§ Aufgabenliste
• 1. Zitieren Sie aus dem Übungstext wörtlich die Stelle, die mit „Doch die Erwartungen“ beginnt und bis einschließlich „vollem Ausmaß entfaltet.“ weitergeht.
• 2. Nennen Sie alle Staaten, die laut dem Übungstext als P5+1 mit dem Iran den Vertrag geschlossen haben.
• 3. Wann trat der Iran-Deal laut dem Übungstext in Kraft?

Foto: REUTERS/Wolfgang Rattay

Präsident Donald Trump hat eines seiner Wahlversprechen umgesetzt und den Rückzug der USA aus dem Joint Comprehensive Plan of Action (JCPOA), besser bekannt als "Iran-Deal", wahrgemacht. Nicht überraschend. Dennoch, vieles bleibt ungelöst. Die zentrale Frage aber ist, ob der Iran-Deal weiterhin gültig bleibt oder gänzlich gestorben ist.

Das JCPOA kam nach mehrjährigen Verhandlungen als ein multilateraler Vertrag zwischen den USA, Russland, dem Vereinigten Königreich, Frankreich, Deutschland und China (P5+1) mit dem Iran zustande. Ziel des Abkommens ist ein Stopp der militärischen Nuklearambitionen des Iran, wobei im Gegenzug die Wirtschaftssanktionen, die den Iran schwer trafen, schrittweise zurückgefahren werden, um so die ökonomische Situation des Landes zu verbessern. Überwacht werden sollte der Deal von der in Wien ansässigen Internationalen Atomenergiebehörde (IAEA).

Enttäuschte Erwartungen im Iran

Als der Deal im Jänner 2016 in Kraft trat, waren die Erwartungen sehr groß. Die Bevölkerung im Iran erhoffte sich mit dem Reformer Hassan Rohani, der den Deal unterstützte, einen spürbaren ökonomischen Aufschwung. Europäische und amerikanische Unternehmen waren bereit, ihr Engagement im Iran nach der teilweisen Aufhebung der Sanktionen wieder hochzufahren.

Doch die Erwartungen entpuppten sich bald als zu euphorisch. Die Iranerinnen und Iraner konnten keine Verbesserung wahrnehmen, amerikanische und europäische Firmen kämpfen mit politischen Risiken, die mit dem Iran-Geschäft einhergehen, wodurch die Investitionsabsichten oft nicht erfüllt werden konnten. Somit haben sich die von iranischer Seite erwünschten ökonomischen Effekte nicht in vollem Ausmaß entfaltet.

§ Die Daten

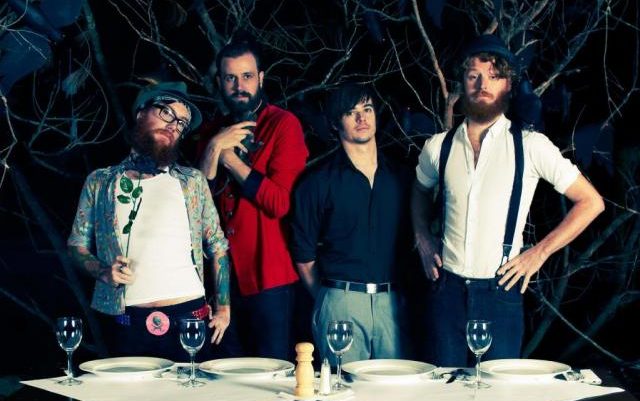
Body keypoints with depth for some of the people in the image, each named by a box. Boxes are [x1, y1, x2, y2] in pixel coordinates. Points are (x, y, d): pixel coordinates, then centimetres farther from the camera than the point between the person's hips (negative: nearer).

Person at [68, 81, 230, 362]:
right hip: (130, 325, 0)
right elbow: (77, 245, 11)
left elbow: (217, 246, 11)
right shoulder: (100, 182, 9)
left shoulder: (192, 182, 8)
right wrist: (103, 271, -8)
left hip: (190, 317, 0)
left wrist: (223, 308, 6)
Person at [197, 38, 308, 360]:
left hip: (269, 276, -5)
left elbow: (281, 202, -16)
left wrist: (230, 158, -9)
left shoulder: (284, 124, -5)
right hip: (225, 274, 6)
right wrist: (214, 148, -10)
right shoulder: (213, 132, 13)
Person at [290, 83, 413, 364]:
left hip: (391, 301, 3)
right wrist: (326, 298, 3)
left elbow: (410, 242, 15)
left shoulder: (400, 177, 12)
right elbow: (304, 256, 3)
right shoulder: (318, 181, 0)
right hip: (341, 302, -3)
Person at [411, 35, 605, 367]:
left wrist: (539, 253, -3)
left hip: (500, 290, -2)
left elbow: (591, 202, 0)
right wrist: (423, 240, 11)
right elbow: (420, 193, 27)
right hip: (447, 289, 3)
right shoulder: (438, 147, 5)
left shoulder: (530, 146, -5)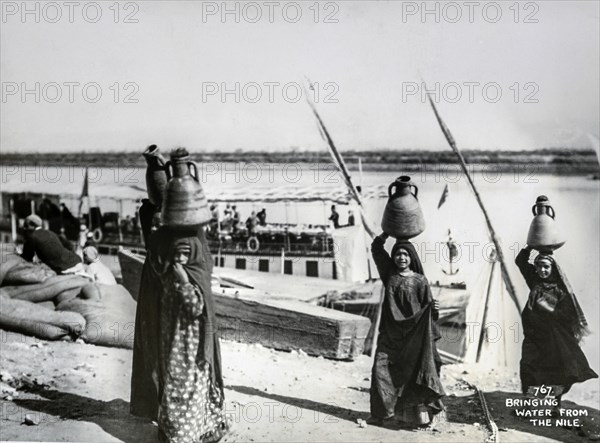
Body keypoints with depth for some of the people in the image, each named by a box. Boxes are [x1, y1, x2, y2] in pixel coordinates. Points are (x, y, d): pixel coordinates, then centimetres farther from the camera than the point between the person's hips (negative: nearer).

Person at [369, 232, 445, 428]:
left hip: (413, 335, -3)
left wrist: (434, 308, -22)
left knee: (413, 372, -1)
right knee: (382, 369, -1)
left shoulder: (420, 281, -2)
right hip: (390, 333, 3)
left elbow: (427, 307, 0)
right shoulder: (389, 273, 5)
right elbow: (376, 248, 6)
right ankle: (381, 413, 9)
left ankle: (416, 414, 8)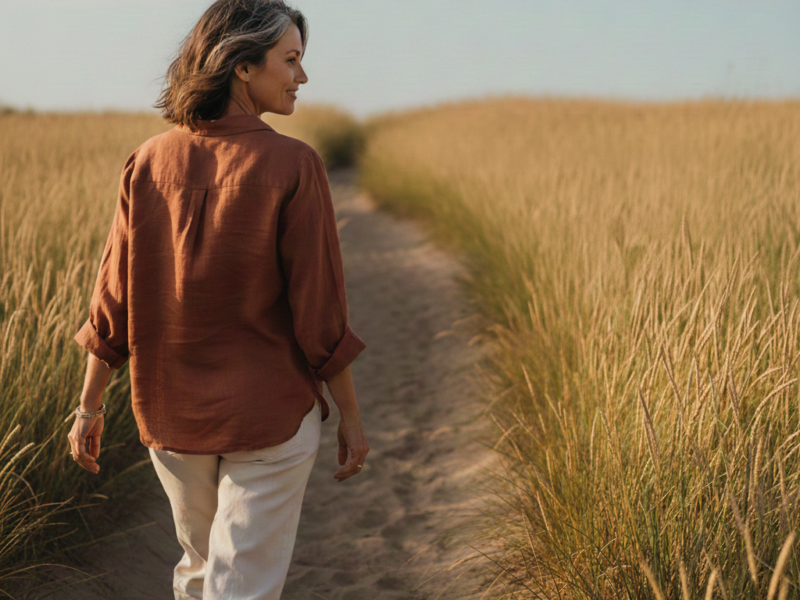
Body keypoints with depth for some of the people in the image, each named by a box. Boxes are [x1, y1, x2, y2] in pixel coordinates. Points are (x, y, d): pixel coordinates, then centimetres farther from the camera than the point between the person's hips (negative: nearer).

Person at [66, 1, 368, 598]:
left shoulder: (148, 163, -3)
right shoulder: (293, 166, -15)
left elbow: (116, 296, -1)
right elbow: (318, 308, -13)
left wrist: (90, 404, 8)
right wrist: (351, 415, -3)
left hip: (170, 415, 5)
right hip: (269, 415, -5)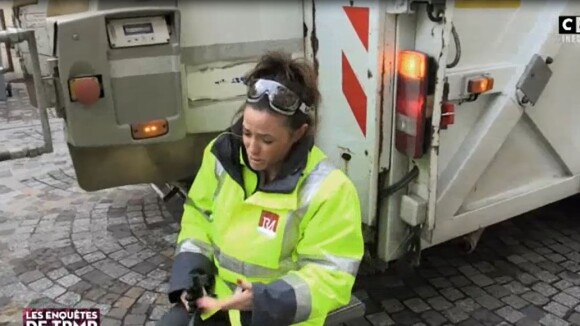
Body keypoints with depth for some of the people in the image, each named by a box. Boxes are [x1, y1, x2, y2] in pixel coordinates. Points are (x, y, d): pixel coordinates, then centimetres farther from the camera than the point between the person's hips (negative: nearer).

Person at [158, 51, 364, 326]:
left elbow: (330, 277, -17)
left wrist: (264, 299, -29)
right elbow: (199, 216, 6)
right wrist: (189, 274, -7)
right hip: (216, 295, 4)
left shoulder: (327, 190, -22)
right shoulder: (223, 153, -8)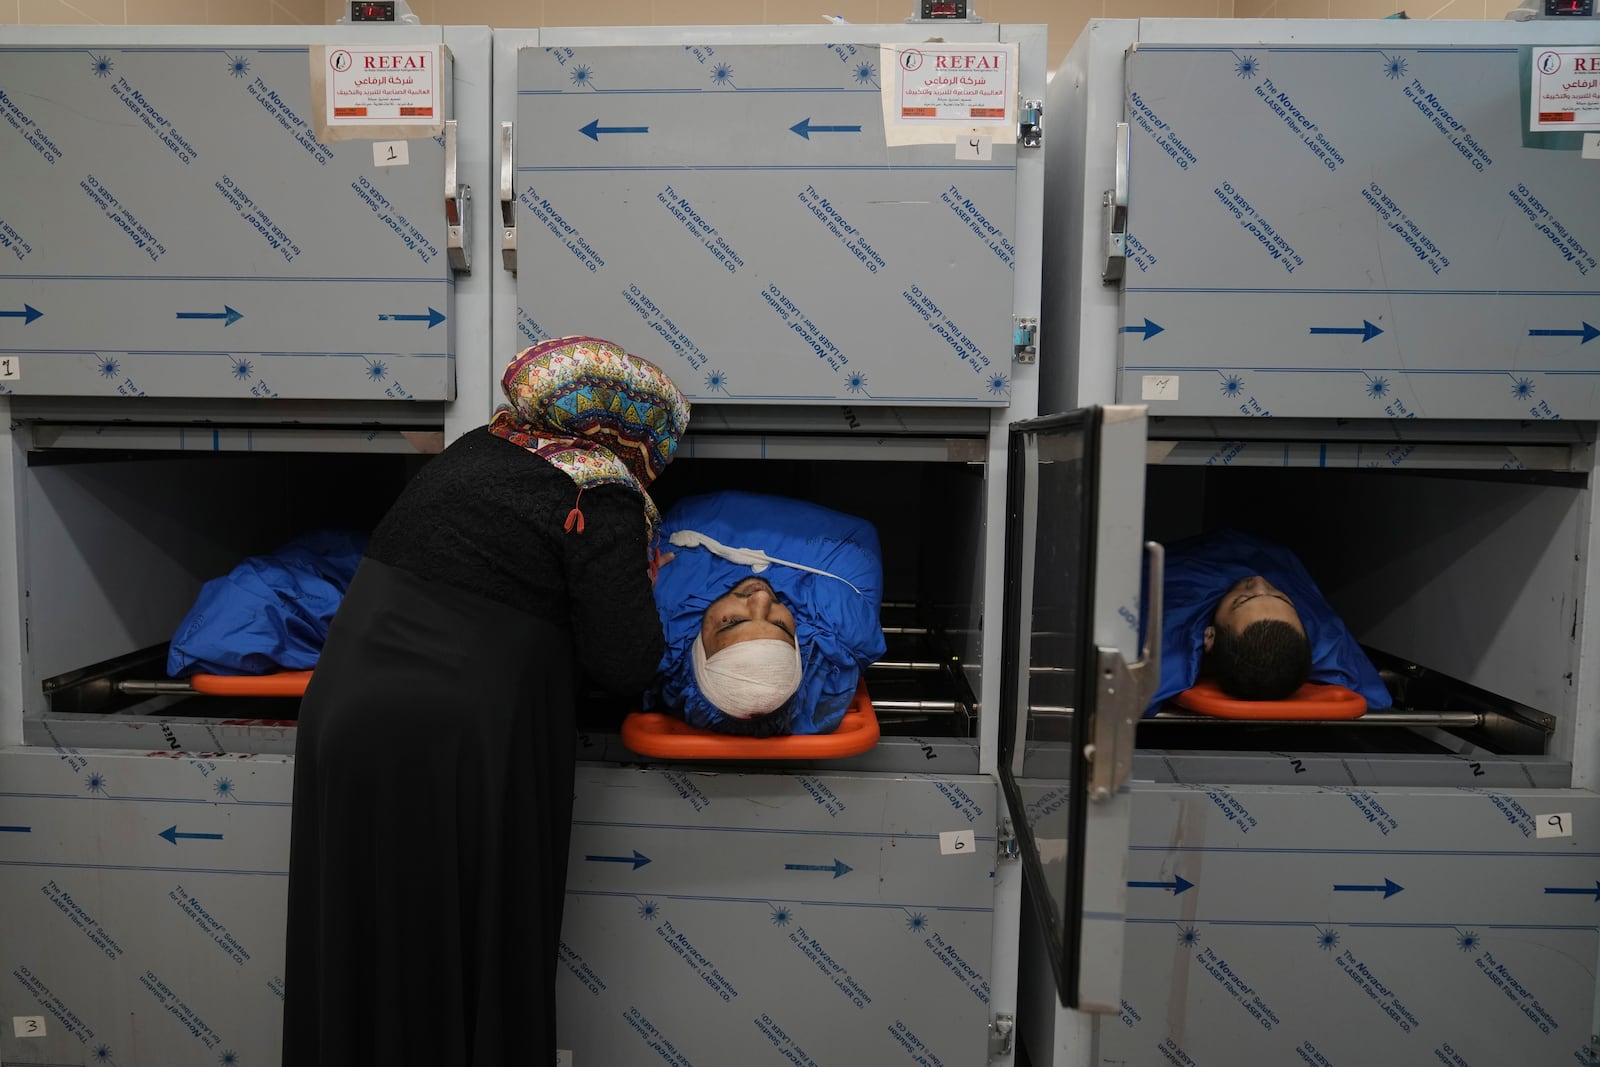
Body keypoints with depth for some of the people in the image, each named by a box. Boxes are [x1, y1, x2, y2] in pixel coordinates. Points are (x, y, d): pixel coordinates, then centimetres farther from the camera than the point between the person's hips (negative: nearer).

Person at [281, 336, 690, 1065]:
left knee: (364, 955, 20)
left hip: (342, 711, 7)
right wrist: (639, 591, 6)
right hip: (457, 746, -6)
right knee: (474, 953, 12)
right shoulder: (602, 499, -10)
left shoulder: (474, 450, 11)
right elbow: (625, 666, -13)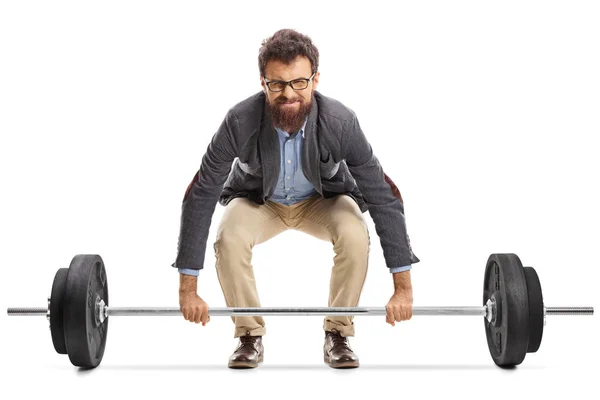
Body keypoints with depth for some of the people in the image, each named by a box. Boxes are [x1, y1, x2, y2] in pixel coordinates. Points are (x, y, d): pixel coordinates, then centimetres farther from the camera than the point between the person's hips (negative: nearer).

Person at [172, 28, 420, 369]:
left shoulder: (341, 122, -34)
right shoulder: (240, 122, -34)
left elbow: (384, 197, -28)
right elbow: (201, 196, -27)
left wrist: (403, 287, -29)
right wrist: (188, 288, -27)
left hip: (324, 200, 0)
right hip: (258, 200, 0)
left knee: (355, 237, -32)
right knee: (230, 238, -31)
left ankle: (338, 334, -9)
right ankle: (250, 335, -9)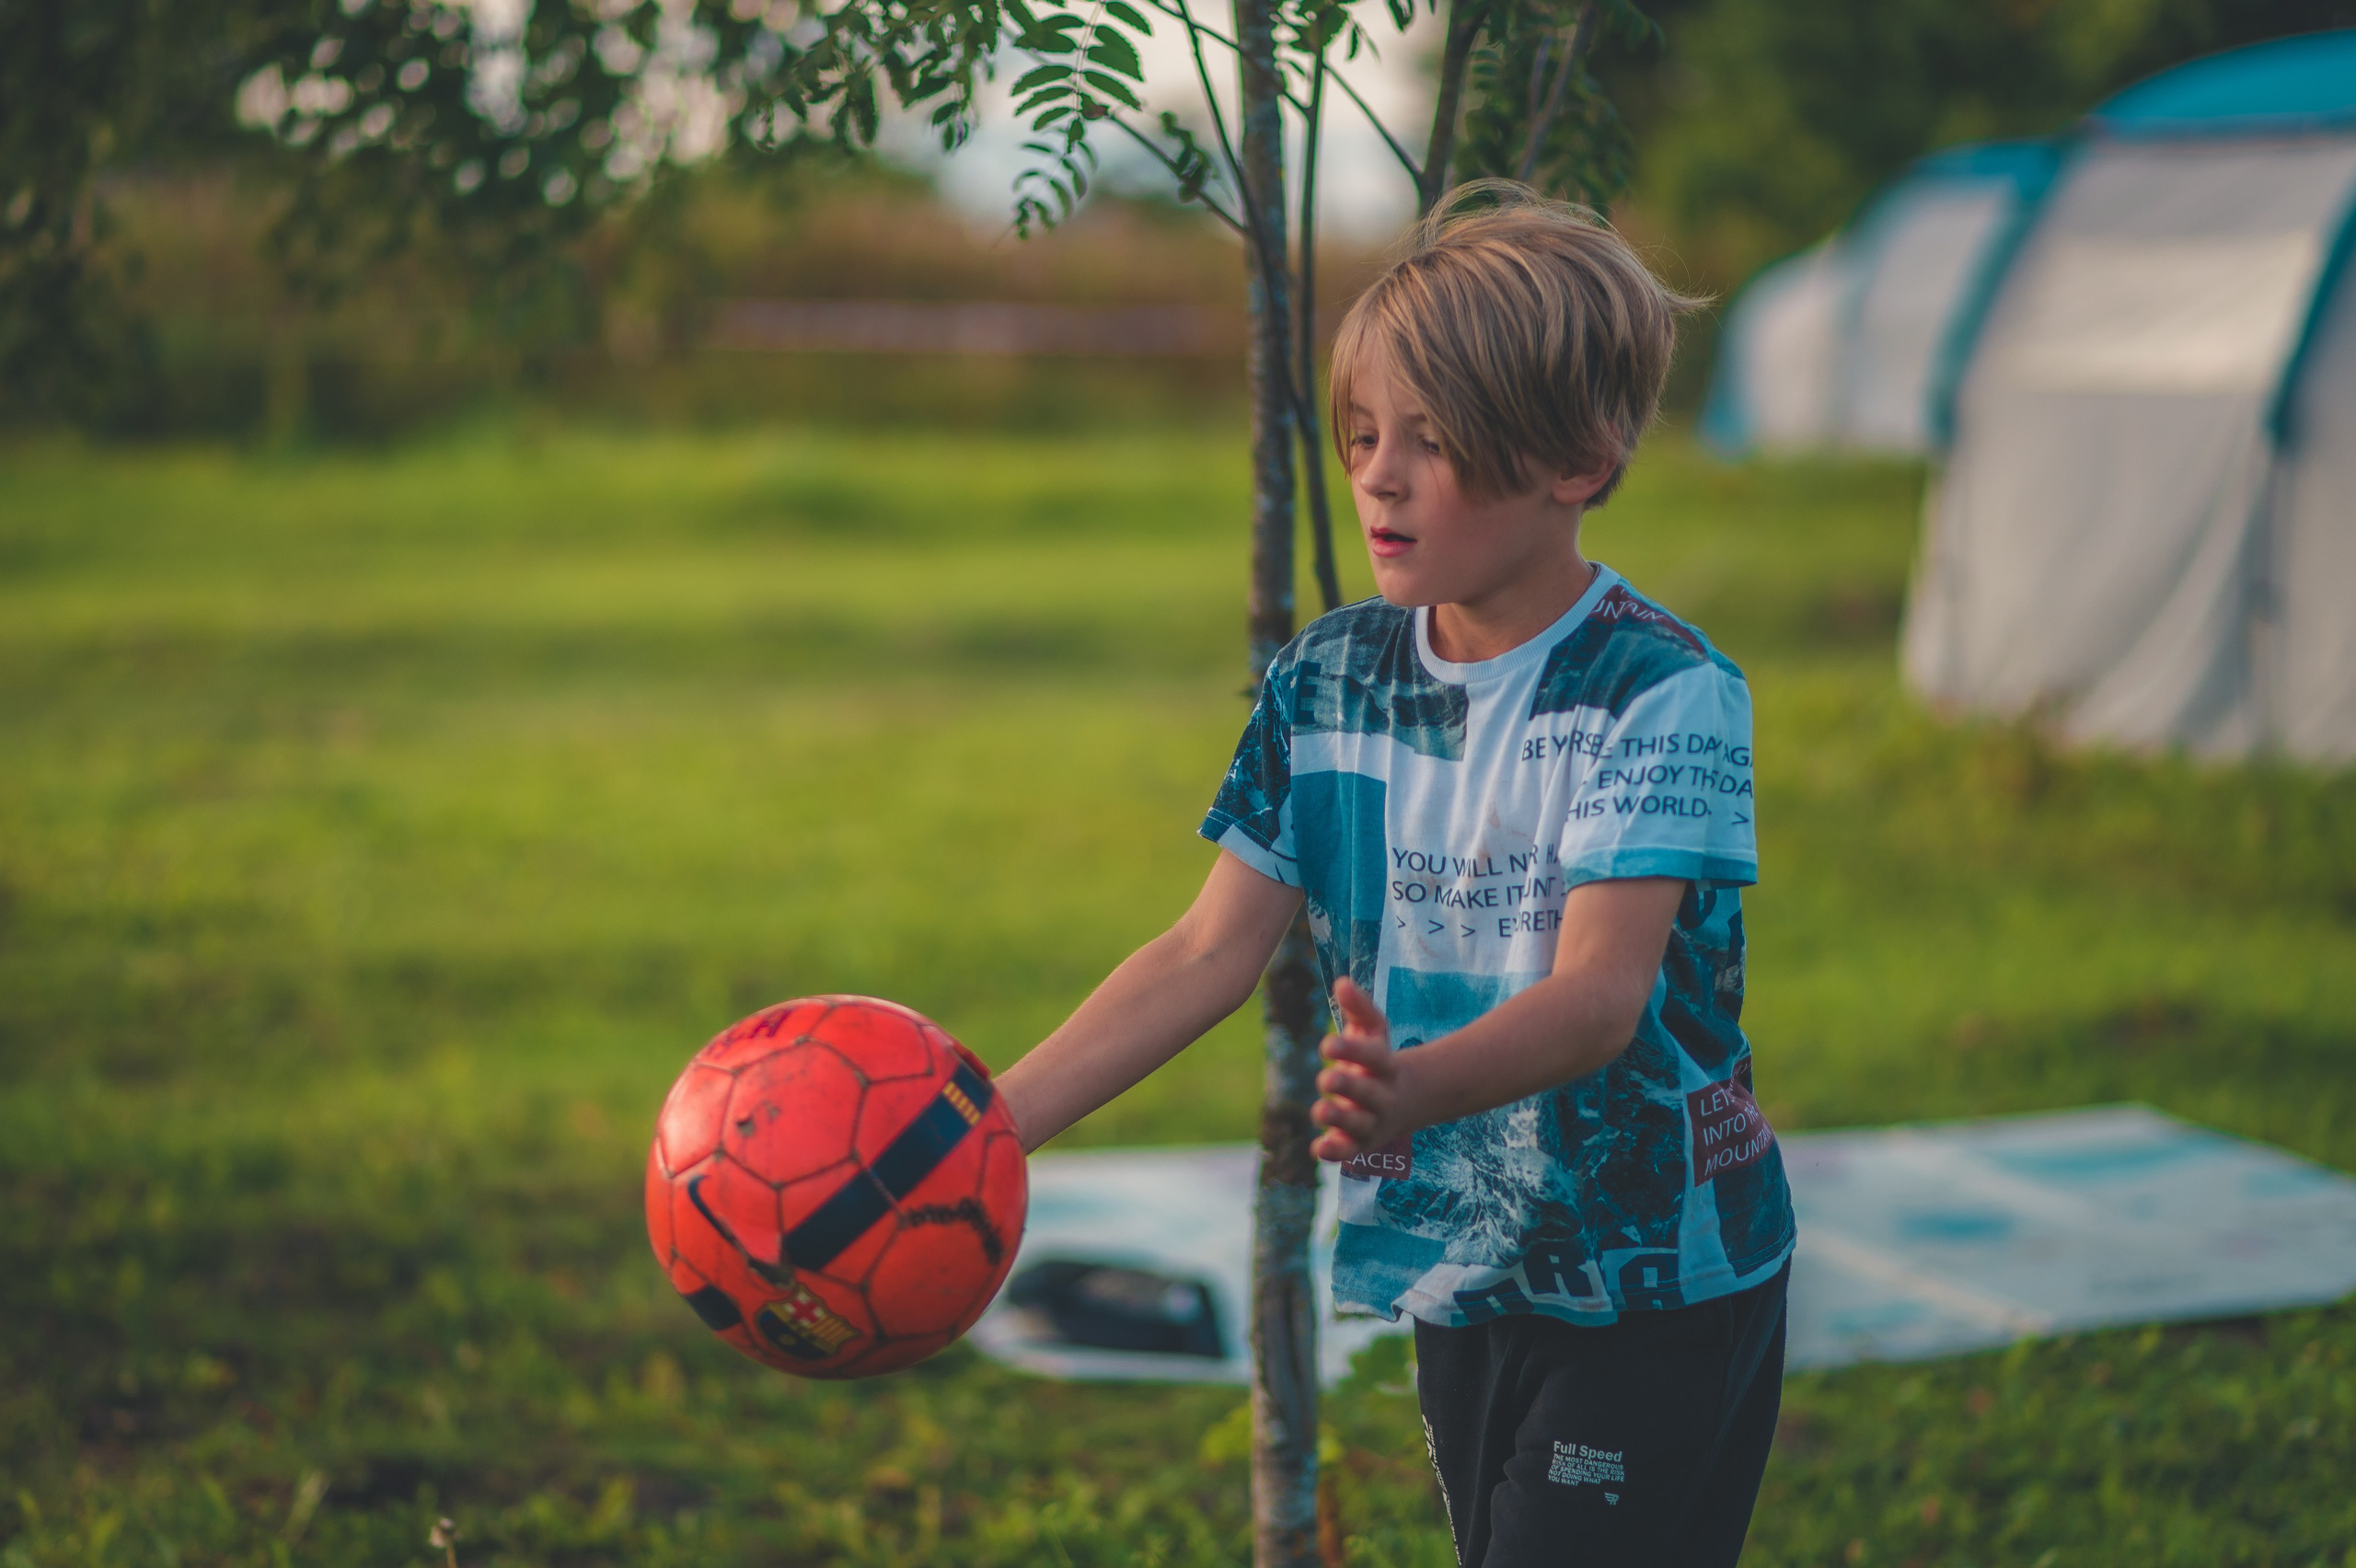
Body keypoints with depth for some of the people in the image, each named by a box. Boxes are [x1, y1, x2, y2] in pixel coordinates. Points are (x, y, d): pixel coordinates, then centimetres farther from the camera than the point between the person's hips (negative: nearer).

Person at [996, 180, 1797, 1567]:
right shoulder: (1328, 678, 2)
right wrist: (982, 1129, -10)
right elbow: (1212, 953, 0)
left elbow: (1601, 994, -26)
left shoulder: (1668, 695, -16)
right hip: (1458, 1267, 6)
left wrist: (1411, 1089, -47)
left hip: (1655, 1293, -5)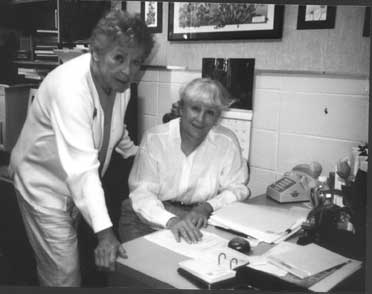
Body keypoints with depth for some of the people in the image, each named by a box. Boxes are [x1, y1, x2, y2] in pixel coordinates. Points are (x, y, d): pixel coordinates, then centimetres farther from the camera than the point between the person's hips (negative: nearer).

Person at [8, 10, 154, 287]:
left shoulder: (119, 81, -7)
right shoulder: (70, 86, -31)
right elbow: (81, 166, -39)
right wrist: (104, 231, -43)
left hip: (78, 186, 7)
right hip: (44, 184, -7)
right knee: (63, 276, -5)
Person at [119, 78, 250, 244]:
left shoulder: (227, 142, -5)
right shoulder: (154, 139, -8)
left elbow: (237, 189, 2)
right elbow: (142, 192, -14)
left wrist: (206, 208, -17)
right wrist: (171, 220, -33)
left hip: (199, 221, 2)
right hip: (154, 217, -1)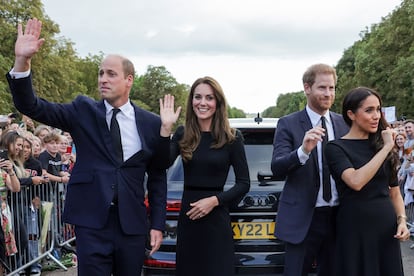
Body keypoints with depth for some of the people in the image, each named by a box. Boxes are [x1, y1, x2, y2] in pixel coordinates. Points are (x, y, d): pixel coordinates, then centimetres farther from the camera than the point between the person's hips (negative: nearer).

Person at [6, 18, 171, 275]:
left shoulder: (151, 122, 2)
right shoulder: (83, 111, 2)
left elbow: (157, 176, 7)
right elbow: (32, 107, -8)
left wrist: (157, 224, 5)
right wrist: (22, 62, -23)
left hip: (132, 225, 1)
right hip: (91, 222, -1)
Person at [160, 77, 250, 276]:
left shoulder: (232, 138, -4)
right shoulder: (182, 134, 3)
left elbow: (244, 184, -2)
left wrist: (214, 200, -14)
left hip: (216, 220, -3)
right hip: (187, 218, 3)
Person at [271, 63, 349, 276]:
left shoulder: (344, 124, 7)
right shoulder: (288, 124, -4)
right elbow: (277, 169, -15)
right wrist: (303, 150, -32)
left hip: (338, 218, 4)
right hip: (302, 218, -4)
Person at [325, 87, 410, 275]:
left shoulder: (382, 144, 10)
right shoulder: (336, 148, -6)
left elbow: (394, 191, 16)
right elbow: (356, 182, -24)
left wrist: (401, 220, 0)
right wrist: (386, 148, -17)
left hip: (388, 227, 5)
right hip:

§ Lösungen zur Übung
• 1.
Doch die Erwartungen entpuppten sich bald als zu euphorisch. Die Iranerinnen und Iraner konnten keine Verbesserung wahrnehmen, amerikanische und europäische Firmen kämpfen mit politischen Risiken, die mit dem Iran-Geschäft einhergehen, wodurch die Investitionsabsichten oft nicht erfüllt werden konnten. Somit haben sich die von iranischer Seite erwünschten ökonomischen Effekte nicht in vollem Ausmaß entfaltet.

• 2. die USA, Russland, das Vereinigte Königreich, Frankreich, Deutschland, China

• 3. Im Jänner 2016.